When Sonatype and Aspect Security released a paper discussing their findings regarding open source security, Sonatype’s Tim O’Brien stated “it's a shocking look at how few people are paying attention to application security.”
The report then found that well-known open source projects, such as Google Web Toolkit, Spring MVC, Struts 1.X. and Hibernate, all had serious vulnerabilities. In fact, around 50 percent of the largest corporations were running applications that contained vulnerabilities.
That report, however, was released in 2012. Surely security has been improved.
Not according to the Black Duck Software and North Bridge report which found that 55 percent of respondents believed that open source solutions provided superior security. The report also stated that security hasn’t been able to keep pace with the amount of open source users.
Don’t think that security should be major concern? Just remember that around “60 percent of small businesses close within six months of a cyber attack.”
It Infringes on Intellectual Property
Unlike software that is created in-house, “open-source code comes from an amorphous community of unknown people, and parts of it are much more likely than homegrown software to have been copied from someone’s proprietary code,” writes Scott Wilson.

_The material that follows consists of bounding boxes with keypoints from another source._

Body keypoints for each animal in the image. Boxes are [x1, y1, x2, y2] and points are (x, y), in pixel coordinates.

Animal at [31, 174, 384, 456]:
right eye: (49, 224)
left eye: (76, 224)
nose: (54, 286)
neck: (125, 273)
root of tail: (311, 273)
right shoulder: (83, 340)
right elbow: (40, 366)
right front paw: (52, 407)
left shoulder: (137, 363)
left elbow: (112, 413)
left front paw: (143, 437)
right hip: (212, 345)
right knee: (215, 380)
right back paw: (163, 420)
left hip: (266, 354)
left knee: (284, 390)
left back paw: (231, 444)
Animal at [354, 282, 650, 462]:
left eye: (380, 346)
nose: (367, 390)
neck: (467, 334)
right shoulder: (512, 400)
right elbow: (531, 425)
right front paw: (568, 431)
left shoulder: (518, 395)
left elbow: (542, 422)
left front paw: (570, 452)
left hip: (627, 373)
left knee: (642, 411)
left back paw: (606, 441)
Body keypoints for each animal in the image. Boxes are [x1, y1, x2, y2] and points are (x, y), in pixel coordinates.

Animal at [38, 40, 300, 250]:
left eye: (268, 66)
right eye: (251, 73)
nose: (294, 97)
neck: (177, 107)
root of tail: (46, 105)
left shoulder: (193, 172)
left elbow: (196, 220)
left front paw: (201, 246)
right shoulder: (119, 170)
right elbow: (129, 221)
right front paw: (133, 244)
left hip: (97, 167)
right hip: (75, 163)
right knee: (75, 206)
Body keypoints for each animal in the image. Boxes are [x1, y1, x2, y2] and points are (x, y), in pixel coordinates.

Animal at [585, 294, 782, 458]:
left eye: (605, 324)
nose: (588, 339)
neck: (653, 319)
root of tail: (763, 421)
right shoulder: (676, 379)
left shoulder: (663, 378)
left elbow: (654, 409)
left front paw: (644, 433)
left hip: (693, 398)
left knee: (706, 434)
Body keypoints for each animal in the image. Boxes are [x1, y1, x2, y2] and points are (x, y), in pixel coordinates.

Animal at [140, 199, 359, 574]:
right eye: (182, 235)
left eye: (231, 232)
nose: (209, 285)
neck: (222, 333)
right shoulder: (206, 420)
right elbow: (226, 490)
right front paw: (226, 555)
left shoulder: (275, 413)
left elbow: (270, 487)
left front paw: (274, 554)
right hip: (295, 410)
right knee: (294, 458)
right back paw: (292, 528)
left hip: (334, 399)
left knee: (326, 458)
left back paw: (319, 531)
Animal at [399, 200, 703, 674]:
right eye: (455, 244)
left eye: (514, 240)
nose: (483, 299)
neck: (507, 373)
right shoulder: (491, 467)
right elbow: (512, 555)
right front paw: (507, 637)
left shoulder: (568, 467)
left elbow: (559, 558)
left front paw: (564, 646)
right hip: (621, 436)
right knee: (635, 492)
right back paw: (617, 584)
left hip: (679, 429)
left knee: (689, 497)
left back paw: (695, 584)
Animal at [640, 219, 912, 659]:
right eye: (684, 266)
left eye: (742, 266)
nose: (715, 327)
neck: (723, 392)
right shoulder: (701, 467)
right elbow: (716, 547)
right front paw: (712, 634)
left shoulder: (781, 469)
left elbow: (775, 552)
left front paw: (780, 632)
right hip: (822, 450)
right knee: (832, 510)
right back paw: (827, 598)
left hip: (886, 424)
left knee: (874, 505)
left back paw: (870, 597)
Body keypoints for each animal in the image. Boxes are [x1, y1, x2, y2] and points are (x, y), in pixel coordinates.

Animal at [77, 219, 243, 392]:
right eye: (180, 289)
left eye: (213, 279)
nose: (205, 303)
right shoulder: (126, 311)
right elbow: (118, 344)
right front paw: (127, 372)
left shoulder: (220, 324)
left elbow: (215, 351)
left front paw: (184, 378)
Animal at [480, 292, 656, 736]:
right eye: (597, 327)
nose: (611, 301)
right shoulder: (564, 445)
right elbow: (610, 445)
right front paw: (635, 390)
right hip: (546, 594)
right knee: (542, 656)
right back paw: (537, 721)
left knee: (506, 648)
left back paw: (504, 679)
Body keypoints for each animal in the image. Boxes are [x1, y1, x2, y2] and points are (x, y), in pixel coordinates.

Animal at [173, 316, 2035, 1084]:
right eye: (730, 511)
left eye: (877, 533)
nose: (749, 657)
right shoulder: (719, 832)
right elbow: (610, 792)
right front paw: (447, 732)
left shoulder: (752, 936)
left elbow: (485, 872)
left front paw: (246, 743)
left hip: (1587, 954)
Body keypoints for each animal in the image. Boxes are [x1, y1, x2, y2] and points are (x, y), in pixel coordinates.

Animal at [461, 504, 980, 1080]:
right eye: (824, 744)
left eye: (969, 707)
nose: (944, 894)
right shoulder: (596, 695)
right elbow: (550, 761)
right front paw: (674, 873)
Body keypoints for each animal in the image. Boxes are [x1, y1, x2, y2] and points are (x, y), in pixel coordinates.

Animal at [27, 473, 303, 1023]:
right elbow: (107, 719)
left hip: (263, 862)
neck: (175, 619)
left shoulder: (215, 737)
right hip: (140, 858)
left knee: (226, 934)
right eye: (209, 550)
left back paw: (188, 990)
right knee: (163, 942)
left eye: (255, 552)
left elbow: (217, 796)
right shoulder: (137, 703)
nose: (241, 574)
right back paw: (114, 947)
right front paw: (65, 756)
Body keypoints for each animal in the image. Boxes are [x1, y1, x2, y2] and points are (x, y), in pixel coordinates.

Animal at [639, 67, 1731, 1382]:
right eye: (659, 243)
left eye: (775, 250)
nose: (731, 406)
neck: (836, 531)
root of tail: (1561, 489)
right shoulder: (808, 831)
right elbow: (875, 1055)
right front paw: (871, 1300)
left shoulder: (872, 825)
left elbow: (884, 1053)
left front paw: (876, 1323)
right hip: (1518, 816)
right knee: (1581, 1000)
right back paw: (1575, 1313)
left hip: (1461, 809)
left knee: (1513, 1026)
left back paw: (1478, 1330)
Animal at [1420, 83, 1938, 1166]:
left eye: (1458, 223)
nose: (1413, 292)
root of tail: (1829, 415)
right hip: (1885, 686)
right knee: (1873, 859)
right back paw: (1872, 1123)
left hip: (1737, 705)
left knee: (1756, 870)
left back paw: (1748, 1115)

Open-source codes also can't guarantee that it doesn’t infringe on some third party’s intellectual-property rights — and there's no legal protection if is does. In other words, your business would have to fend for itself if it were sued for patent, copyright, or trade-secret infringement over code. My company had this problem and it nearly destroyed us. Someone went and put in what they thought would help our company and users. Turns out that was intellectual property of someone else. Six months later, we received a court notice.
Fighting a legal battle over intellectual property just doesn't involve legal costs, but also emotional costs, changes to the structure of your business and loss of business to your competitors. It took us years and a lot of money to fight..
The Business Model is Broken
What if your business is built around an open source service or product? Expect an uphill battle. Peter Levine, a partner at Andreessen Horowitz, writes that there will never be another company like Red Hat, the successful Linux operating system company, because “the business model simply does not enable adequate funding of ongoing investments.”
Additionally, as Matt Asay writes, “the Amazons of the world are increasingly eating the Red Hats of the world — one SaaS business at a time.” As someone who has tangled with Amazon, you can be certain that that’s a battle you’re not going to win. They've got more money and time that you'll ever have. You can play by their rules, but don’t expect that you can challenge the big boys like Amazon, Google, Microsoft, Oracle and Facebook.
What’s the Alternative?
Levine suggests that businesses package “open source into a service (as in cloud computing or software-as-a-service) or as a software or hardware appliance.” By doing so, “companies can monetize open source with a far more robust and flexible model, encouraging innovation, and on-going investment in software development.”
The other option for business owners is to invest in off-the-shelf solutions. These solutions have generic functions and a set user interface for content management, and often have plugin-systems for customization. This is an option if you have a limited budget, skill set and amount of time.